AKI frequently occurs in the setting of multiple organ failure, and mortality remains high, with patient outcome typically dependent upon the severity of the underlying condition and associated co-morbidities. The replacement of organ function may play a critical short-term role in maintaining life in patients already destined by other factors to have the potential to recover. However, urea clearance is only one component of renal replacement therapies. For example, failure to correct persistent volume overload is associated with not only increased post-surgical morbidity [16], but also increased risk of AKI [17] and mortality [18]. Thus, for patients with AKI, the adequate removal of even smaller moieties than urea is the principal determinant of the ‘adequacy’ of renal replacement. These moieties are the neglected ‘uraemic’ toxins, including potassium, sodium, hydrogen ions and water [19] (Figure 1). The consequences of the accumulation of these moieties, hyperkalaemia, pulmonary oedema, and acidosis, may be lethal in minutes [20].

Figure 1.

Schematic hypothetical representation of the time course for the accumulation of azotemic toxins in patients with both acute kidney injury and chronic kidney failure

The schematic illustrates that different ‘toxins’ play a role over time, and as such may require different clinical management strategies. HEMO, Hemodialysis; NCDS, National Cooperative Dialysis Study; RENAL, Randomised Evaluation of Normal versus Augmented Level of renal replacement therapy in ICU; VA/NIH, Veterans Affairs/National Institutes of Health.
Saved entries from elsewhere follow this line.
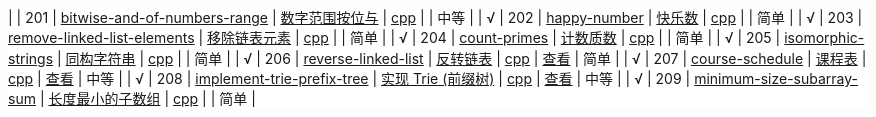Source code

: |     | 201  | [bitwise-and-of-numbers-range](../../problems/bitwise-and-of-numbers-range)                                                                                                   | [数字范围按位与](../../problems/bitwise-and-of-numbers-range/README.md)                                                                             | [cpp](../../problems/bitwise-and-of-numbers-range/SOLUTION.cpp)                                                  |                                                                                                                                                                      | 中等 |
| √   | 202  | [happy-number](../../problems/happy-number)                                                                                                                                   | [快乐数](../../problems/happy-number/README.md)                                                                                                     | [cpp](../../problems/happy-number/SOLUTION.cpp)                                                                  |                                                                                                                                                                      | 简单 |
| √   | 203  | [remove-linked-list-elements](../../problems/remove-linked-list-elements)                                                                                                     | [移除链表元素](../../problems/remove-linked-list-elements/README.md)                                                                                | [cpp](../../problems/remove-linked-list-elements/SOLUTION.cpp)                                                   |                                                                                                                                                                      | 简单 |
| √   | 204  | [count-primes](../../problems/count-primes)                                                                                                                                   | [计数质数](../../problems/count-primes/README.md)                                                                                                   | [cpp](../../problems/count-primes/SOLUTION.cpp)                                                                  |                                                                                                                                                                      | 简单 |
| √   | 205  | [isomorphic-strings](../../problems/isomorphic-strings)                                                                                                                       | [同构字符串](../../problems/isomorphic-strings/README.md)                                                                                           | [cpp](../../problems/isomorphic-strings/SOLUTION.cpp)                                                            |                                                                                                                                                                      | 简单 |
| √   | 206  | [reverse-linked-list](../../problems/reverse-linked-list)                                                                                                                     | [反转链表](../../problems/reverse-linked-list/README.md)                                                                                            | [cpp](../../problems/reverse-linked-list/SOLUTION.cpp)                                                           | [查看](https://leetcode-cn.com/problems/reverse-linked-list/solution/206-by-ikaruga/)                                                                                | 简单 |
| √   | 207  | [course-schedule](../../problems/course-schedule)                                                                                                                             | [课程表](../../problems/course-schedule/README.md)                                                                                                  | [cpp](../../problems/course-schedule/SOLUTION.cpp)                                                               | [查看](https://leetcode-cn.com/problems/course-schedule/solution/207-by-ikaruga/)                                                                                    | 中等 |
| √   | 208  | [implement-trie-prefix-tree](../../problems/implement-trie-prefix-tree)                                                                                                       | [实现 Trie (前缀树)](../../problems/implement-trie-prefix-tree/README.md)                                                                           | [cpp](../../problems/implement-trie-prefix-tree/SOLUTION.cpp)                                                    | [查看](https://leetcode-cn.com/problems/implement-trie-prefix-tree/solution/208-by-ikaruga/)                                                                         | 中等 |
| √   | 209  | [minimum-size-subarray-sum](../../problems/minimum-size-subarray-sum)                                                                                                         | [长度最小的子数组](../../problems/minimum-size-subarray-sum/README.md)                                                                              | [cpp](../../problems/minimum-size-subarray-sum/SOLUTION.cpp)                                                     |                                                                                                                                                                      | 简单 |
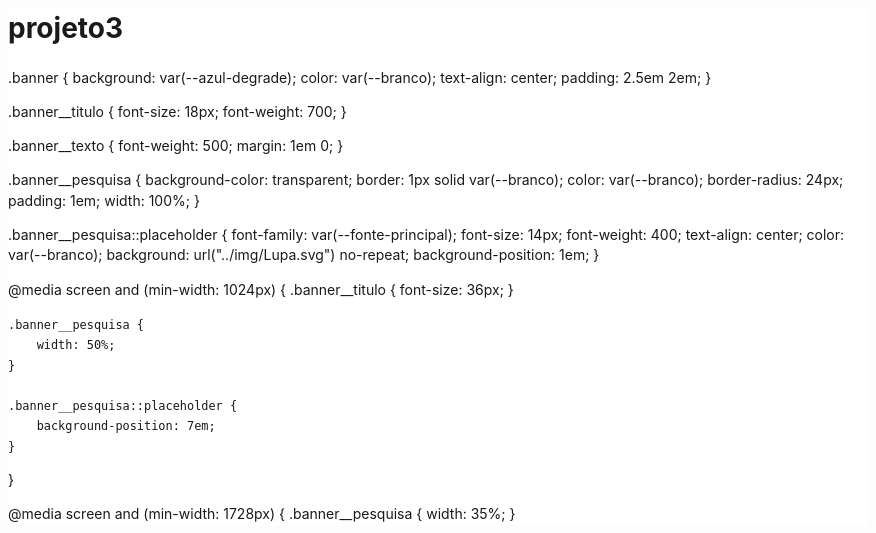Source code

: # projeto3
.banner {
    background: var(--azul-degrade);
    color: var(--branco);
    text-align: center;
    padding: 2.5em 2em;
}

.banner__titulo {
    font-size: 18px;
    font-weight: 700;
}

.banner__texto {
    font-weight: 500;
    margin: 1em 0;
}

.banner__pesquisa {
    background-color: transparent;
    border: 1px solid var(--branco);
    color: var(--branco);
    border-radius: 24px;
    padding: 1em;
    width: 100%;
}

.banner__pesquisa::placeholder {
    font-family: var(--fonte-principal);
    font-size: 14px;
    font-weight: 400;
    text-align: center;
    color: var(--branco);
    background: url("../img/Lupa.svg") no-repeat;
    background-position: 1em;
}

@media screen and (min-width: 1024px) {
    .banner__titulo {
        font-size: 36px;
    }

    .banner__pesquisa {
        width: 50%;
    }

    .banner__pesquisa::placeholder {
        background-position: 7em;
    }
}

@media screen and (min-width: 1728px) {
    .banner__pesquisa {
        width: 35%;
    }
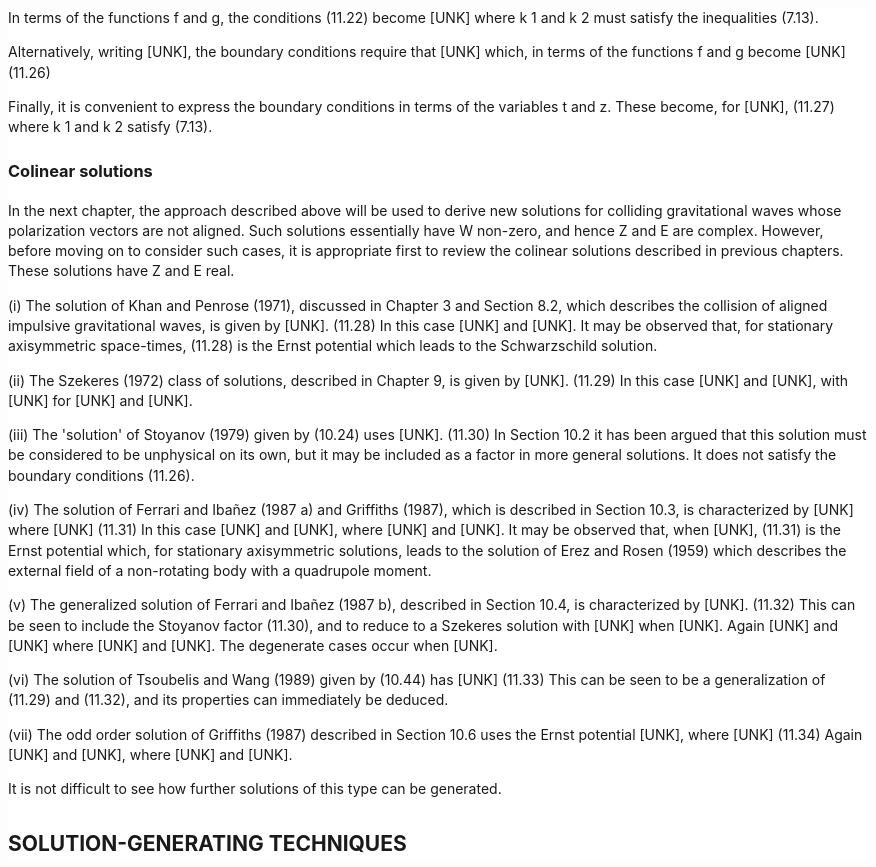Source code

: In terms of the functions f and g, the conditions (11.22) become [UNK] where k 1 and k 2 must satisfy the inequalities (7.13).

Alternatively, writing [UNK], the boundary conditions require that [UNK] which, in terms of the functions f and g become [UNK] (11.26)

Finally, it is convenient to express the boundary conditions in terms of the variables t and z.
These become, for [UNK], (11.27) where k 1 and k 2 satisfy (7.13).

### Colinear solutions

In the next chapter, the approach described above will be used to derive new solutions for colliding gravitational waves whose polarization vectors are not aligned.
Such solutions essentially have W non-zero, and hence Z and Ε are complex.
However, before moving on to consider such cases, it is appropriate first to review the colinear solutions described in previous chapters.
These solutions have Z and Ε real.

(i) The solution of Khan and Penrose (1971), discussed in Chapter 3 and Section 8.2, which describes the collision of aligned impulsive gravitational waves, is given by [UNK].
(11.28) In this case [UNK] and [UNK].
It may be observed that, for stationary axisymmetric space-times, (11.28) is the Ernst potential which leads to the Schwarzschild solution.

(ii) The Szekeres (1972) class of solutions, described in Chapter 9, is given by [UNK].
(11.29) In this case [UNK] and [UNK], with [UNK] for [UNK] and [UNK].

(iii) The 'solution' of Stoyanov (1979) given by (10.24) uses [UNK].
(11.30) In Section 10.2 it has been argued that this solution must be considered to be unphysical on its own, but it may be included as a factor in more general solutions.
It does not satisfy the boundary conditions (11.26).

(iv) The solution of Ferrari and Ibañez (1987 a) and Griffiths (1987), which is described in Section 10.3, is characterized by [UNK] where [UNK] (11.31) In this case [UNK] and [UNK], where [UNK] and [UNK].
It may be observed that, when [UNK], (11.31) is the Ernst potential which, for stationary axisymmetric solutions, leads to the solution of Erez and Rosen (1959) which describes the external field of a non-rotating body with a quadrupole moment.

(v) The generalized solution of Ferrari and Ibañez (1987 b), described in Section 10.4, is characterized by [UNK].
(11.32) This can be seen to include the Stoyanov factor (11.30), and to reduce to a Szekeres solution with [UNK] when [UNK].
Again [UNK] and [UNK] where [UNK] and [UNK].
The degenerate cases occur when [UNK].

(vi) The solution of Tsoubelis and Wang (1989) given by (10.44) has [UNK] (11.33) This can be seen to be a generalization of (11.29) and (11.32), and its properties can immediately be deduced.

(vii) The odd order solution of Griffiths (1987) described in Section 10.6 uses the Ernst potential [UNK], where [UNK] (11.34) Again [UNK] and [UNK], where [UNK] and [UNK].

It is not difficult to see how further solutions of this type can be generated.

## SOLUTION-GENERATING TECHNIQUES
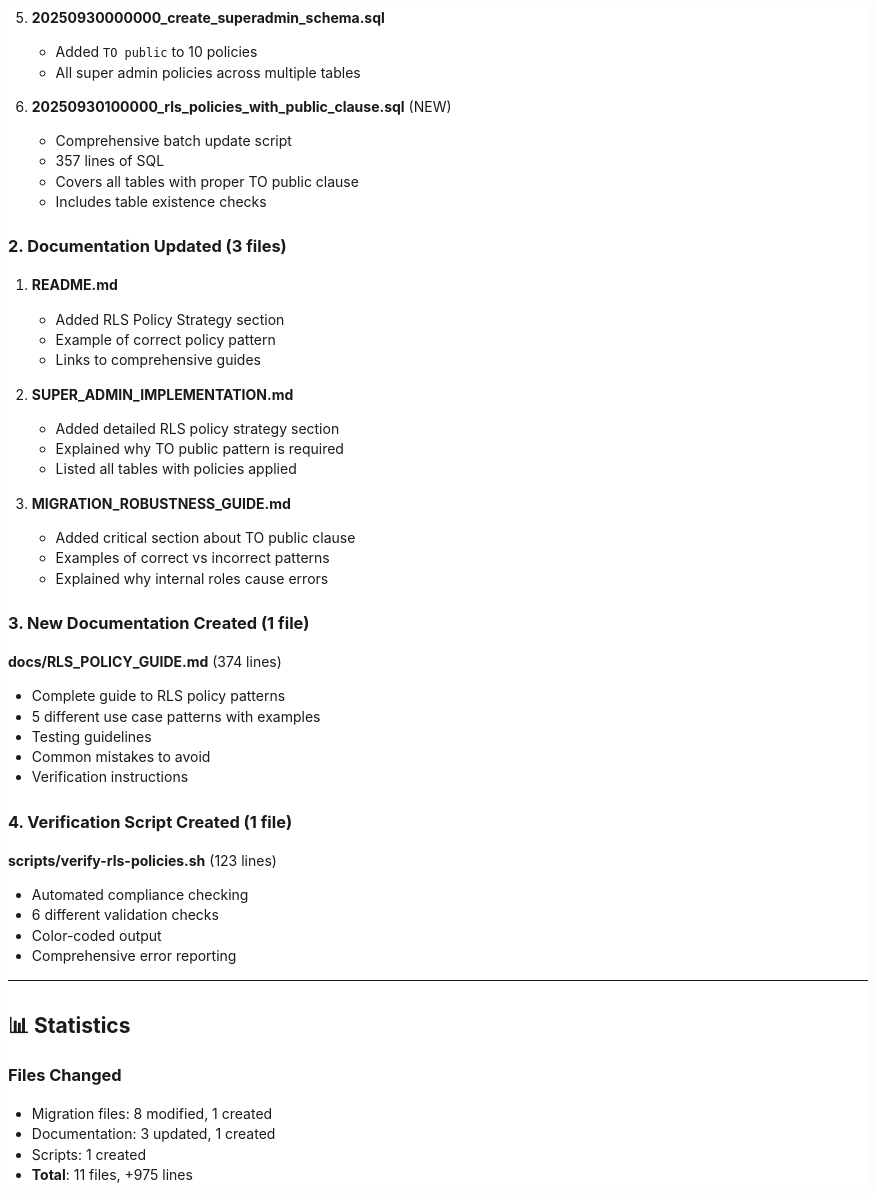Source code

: 5. **20250930000000_create_superadmin_schema.sql**
   - Added `TO public` to 10 policies
   - All super admin policies across multiple tables

6. **20250930100000_rls_policies_with_public_clause.sql** (NEW)
   - Comprehensive batch update script
   - 357 lines of SQL
   - Covers all tables with proper TO public clause
   - Includes table existence checks

### 2. Documentation Updated (3 files)

1. **README.md**
   - Added RLS Policy Strategy section
   - Example of correct policy pattern
   - Links to comprehensive guides

2. **SUPER_ADMIN_IMPLEMENTATION.md**
   - Added detailed RLS policy strategy section
   - Explained why TO public pattern is required
   - Listed all tables with policies applied

3. **MIGRATION_ROBUSTNESS_GUIDE.md**
   - Added critical section about TO public clause
   - Examples of correct vs incorrect patterns
   - Explained why internal roles cause errors

### 3. New Documentation Created (1 file)

**docs/RLS_POLICY_GUIDE.md** (374 lines)
- Complete guide to RLS policy patterns
- 5 different use case patterns with examples
- Testing guidelines
- Common mistakes to avoid
- Verification instructions

### 4. Verification Script Created (1 file)

**scripts/verify-rls-policies.sh** (123 lines)
- Automated compliance checking
- 6 different validation checks
- Color-coded output
- Comprehensive error reporting

---

## 📊 Statistics

### Files Changed
- Migration files: 8 modified, 1 created
- Documentation: 3 updated, 1 created
- Scripts: 1 created
- **Total**: 11 files, +975 lines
Although the delivery of higher doses of haemofiltration or more frequent haemodialysis did not improve overall outcome, higher volume CRRT exchange cycles and more frequent haemodialysis treatments will help correct acidosis, and may be appropriate during the initial resuscitation phase of AKI. Correction of volume overload may help explain the positive findings and improved clinical outcomes reported from some of the earlier trials of increased dose of renal support [9], compared to the more recent VA/NIH and RENAL studies, which had similar fluid balance targets.